AI YO YO ... so much has been happening that I've not had time to do anything about updating this poor blog. Firstly, my good friend from Parkroyal has now moved on to better things, and my sincere good wishes for a successful career henceforth go with her. I shall miss you, but here's to getting together again.
Secondly, last week a fellow food writer was here staying at Traders for a couple of days so I was fortunate to be invited to spend time with her doing a trishaw ride food trail around George Town. It was HOT but inneresting (as she said, being a native New Yorker). We had so much food to eat that, although starving initially - having not had any breakfast in order to accommodate what I knew would be a stomach-stretching afternoon - we were so stuffed it was picking at everything at the end. We started off at the Beef Noodle place opposite the bomba, chendol off Penang Road and ended up at Lorong Selamat Char Kuey Teow. With a few other stops in between, that should give you an idea of how hawkered-out we were.

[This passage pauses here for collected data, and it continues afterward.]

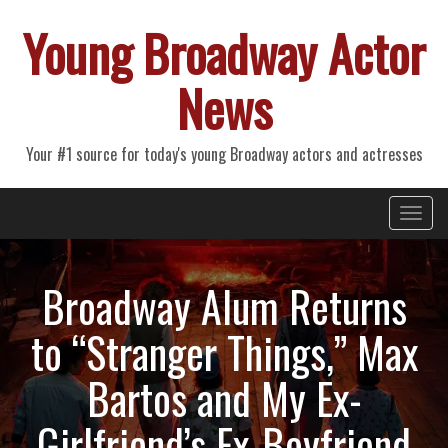
Young Broadway Actor
News
Your #1 source for today's young Broadway actors and actresses
Primary
Skip
Young Broadway Actor News
to
Menu
content
Broadway Alum Returns
to “Stranger Things,” Max
Bartos and My Ex-
Girlfriend’s Ex-Boyfriend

It's interesting to see Penang through strange eyes again, and I was delighted to be able to go back to basics, as such.
I bemoan the fact that our trishaw riders (lang chia lang) are now just tourist attractions and no longer a way of life. I am old enough to remember, as a child, my auntie hailing one when we were out shopping and the heavens opened. The strangely smooth rides, interrupted by the odd bump as the wheels went over an uneven part of the road, were unforgettable, especially as the rain water dripped down the back of your shirt. Pity the poor trishaw man.
Having said that, I do remember how these hardworking people were, to put it frankly, quite rude and crude, and woe betide the driver or motorbike rider who had the gall to honk them for their indiscriminate road sense. And whenever we were impolite we were told, "Sit properly! Don't be a lang chia lang!"